Più di recente, il legislatore processuale (leggi n. 80/2005 e n. 263/2005) ha dovuto affrontare un problema simile nel momento in cui, ampliando il catalogo dei titoli esecutivi, ha riconosciuto la relativa natura agli “atti” di formazione giudiziale, intendendo per tali i verbali di conciliazione [art. 474, 2° comma n. 1) c.p.c.], nonché alla scrittura privata autenticata, relativamente alle sole obbligazioni di denaro [art. 474, 2° comma, n. 2) c.p.c.]. Il novellato art. 474 c.p.c. è stato oggetto di una disciplina peculiare sull’entrata in vigore, dettata dall’art. 2 del d.l. 35/2005 (convertito con modificazioni dalla legge n. 80/2005, nel testo poi ancora modificato dalla legge n. 263/2005): il comma 3-quater (riferito appunto all’art. 474 c.p.c.) si limita a indicare la sola data di entrata in vigore (alfine prorogata al 1° marzo 2006 dal d.l. 271/2005, decaduto ma con testo riproposto dal d.l. 273/2005, convertito dalla legge n. 51/2006), senza ripetere l’inciso, che il comma 3-sexies riferisce invece a tutte le altre novelle incidenti sul processo esecutivo, secondo cui le nuove norme «si applicano anche alle procedure esecutive pendenti a tale data di entrata in vigore».

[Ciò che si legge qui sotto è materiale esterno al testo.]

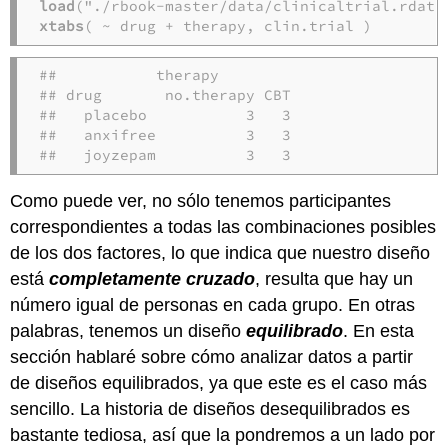
load
xtabs
( ~ drug + therapy, clin.trial )
##           therapy

## drug       no.therapy CBT

##   placebo           3   3

##   anxifree          3   3

##   joyzepam          3   3
Como puede ver, no sólo tenemos participantes
correspondientes a todas las combinaciones posibles
de los dos factores, lo que indica que nuestro diseño
está
completamente cruzado
, resulta que hay un
número igual de personas en cada grupo. En otras
palabras, tenemos un diseño
equilibrado
. En esta
sección hablaré sobre cómo analizar datos a partir
de diseños equilibrados, ya que este es el caso más
sencillo. La historia de diseños desequilibrados es
bastante tediosa, así que la pondremos a un lado por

Non è chiaro, né risulta dai lavori preparatori, per quale ragione il legislatore abbia pensato a una disciplina ad hoc per la novella dell’art. 474 c.p.c., ellittica rispetto ad ogni altra norma sull’esecuzione forzata. Verosimilmente, si è ragionato sul riflesso per cui, in carenza di titolo esecutivo, non potevano darsi “procedure esecutive pendenti”, e pertanto sarebbe stato inutile affermare, in rapporto a queste ultime, la qualità di titolo esecutivo di un atto – la scrittura privata autenticata quanto all’espropriazione forzata, il titolo di formazione amministrativa quanto a consegna e rilascio forzati – che di tale qualità era certamente privo sub Julio e che pertanto non avrebbe potuto esser posto a base di alcuna esecuzione forzata pendente.

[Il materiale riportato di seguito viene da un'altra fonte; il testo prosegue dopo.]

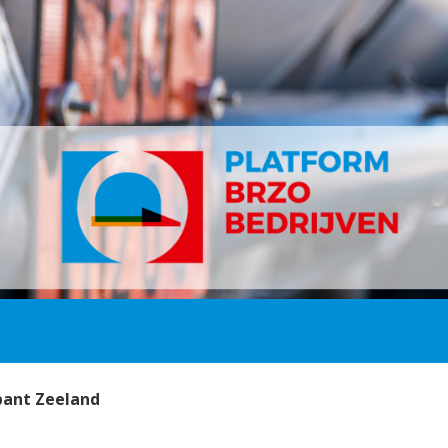
bant Zeeland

Se questa è la spiegazione, si è trattato di un ragionamento sbagliato, perché l’efficacia immediata della novella nelle procedure esecutive in corso avrebbe potuto riferirsi al caso del creditore che avesse spiegato intervento sine titulo sulla base di scrittura privata autenticata e che avrebbe acquisito, dopo il 1° marzo 2006, il ben diverso (anche sul riflesso della vecchia disciplina) status di creditore titolato.

Possiamo quindi affermare che gli interventi del legislatore che incidono sul titolo esecutivo hanno sempre posto problemi, per la scarsa chiarezza di idee sulle nozioni di diritto intertemporale (volto a identificare la disciplina applicabile nel “conflitto di leggi”) e diritto transitorio (volto a dettare regole particolari per facilitare il passaggio dal vecchio al nuovo regime). Ma, certo, è la prima volta che una disciplina transitoria propria di un certo atto (il titolo esecutivo) viene impropriamente riferita a un altro atto (il precetto) lasciando la modifica del primo atto priva di disciplina transitoria ad hoc o, meglio, privo di una disciplina transitoria derogativa di quella in generale posta dal comma 1 dell’art. 35 d. lgs. n. 279/2022, di per sé inidonea a risolvere il problema che abbiamo segnalato in queste brevi note.